The Sun Over Breda, by Arturo Perez-Réverte

Memorial Day, honoring the military men and women who have died in service to their country, seems an appropriate time to talk about this book, third in Perez-Réverte’s Captain Alatriste series.

The story is narrated by íñigo Balboa, fourteen now, a young guttersnipe rescued by Alatriste in the first book. íñigo serves as Alatriste’s mochilero, an aide or soldier’s page, foraging for food and materiel, delivering water and ammunition to the soldiers. They are in Flanders where Alatriste’s unit has been sent to assist with the siege of Breda. The Spanish Army is trying to put down the rebellious provinces where "the conflict had become a kind of long and tedious chess game." The two sides in this long-running war are delineated more by religion than country, with Catholic Spanish and Italian troops versus Protestant Dutch and English.

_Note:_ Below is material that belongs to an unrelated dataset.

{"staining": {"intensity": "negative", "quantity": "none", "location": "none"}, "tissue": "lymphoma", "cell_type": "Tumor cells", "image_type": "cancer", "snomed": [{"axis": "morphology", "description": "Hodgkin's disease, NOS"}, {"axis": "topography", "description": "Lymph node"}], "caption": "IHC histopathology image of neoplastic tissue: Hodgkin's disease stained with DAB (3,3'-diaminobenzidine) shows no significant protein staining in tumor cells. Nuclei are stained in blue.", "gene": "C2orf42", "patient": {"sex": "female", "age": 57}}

íñigo is a good choice for a narrator. Young enough to feel the thrill of battle, his eyes have been opened by his twelve months in Flanders. He describes the mud and the rain, the patched clothes and worn-out boots. Because Perez-Réverte is one of my favorite authors, I was not fooled by the cover promising a swash-buckling adventure; I knew that the story would be more subtle and the characters more complex than that. There are adventures and battle scenes, but we see them through íñigo’s eyes, dazzled as he is initially by the romance, but gradually learning the stoic pragmatism and commitment to honor embodied by Captain Alatriste.

íñigo tells of how the army has not been paid and is near starving, given the way the surrounding countryside has been decimated by the long war. They actually have to mutiny in order to receive some pay, but as with every other activity in Spanish society, there are rules and protocols such that even a mutiny can be conducted and settled in an honorable way. In Alatriste’s interactions with his cadre of close companions, the officers he serves under, and the other soldiers we learn more about this fascinating man who says little and keeps to himself.

In the long stretches between actions, íñigo is learning from the men around him and intersperses his account with tidbits of history and descriptions of paragons of honor. These sidebars slow the story a little, but I appreciated the context they provide.

In the battle scenes, Perez-Réverte gives us a realistic description of warfare Seventeenth Century-style in all its brutality. Armed with pikes and harquebusiers, swords and daggers, this is face-to-face bloodshed, not pushing a button on a computer to launch a drone against a far-away enemy. Confused and horrified as he is by the chaos and bloodshed, íñigo still feels the pride and madness of the fight. Standing over the first man he has killed, all that he has experienced coalesces and he learns what it means to be a man.

I used to work with a man some fifteen years senior to me. When the U.S. launched the first Gulf War, he told me that he wished he were young enough to go. He’d fought in Vietnam, so he had no illusions about warfare, but was still caught up in the thrill of battle. I asked him how he’d feel if his then twelve-year-old son were a few years older and serving in the military. He didn’t have an answer. And it is not an easy question. What I do know is that whether I agree with all of my country’s wars or not, I respect those who fight in them and honor their courage and their sacrifice.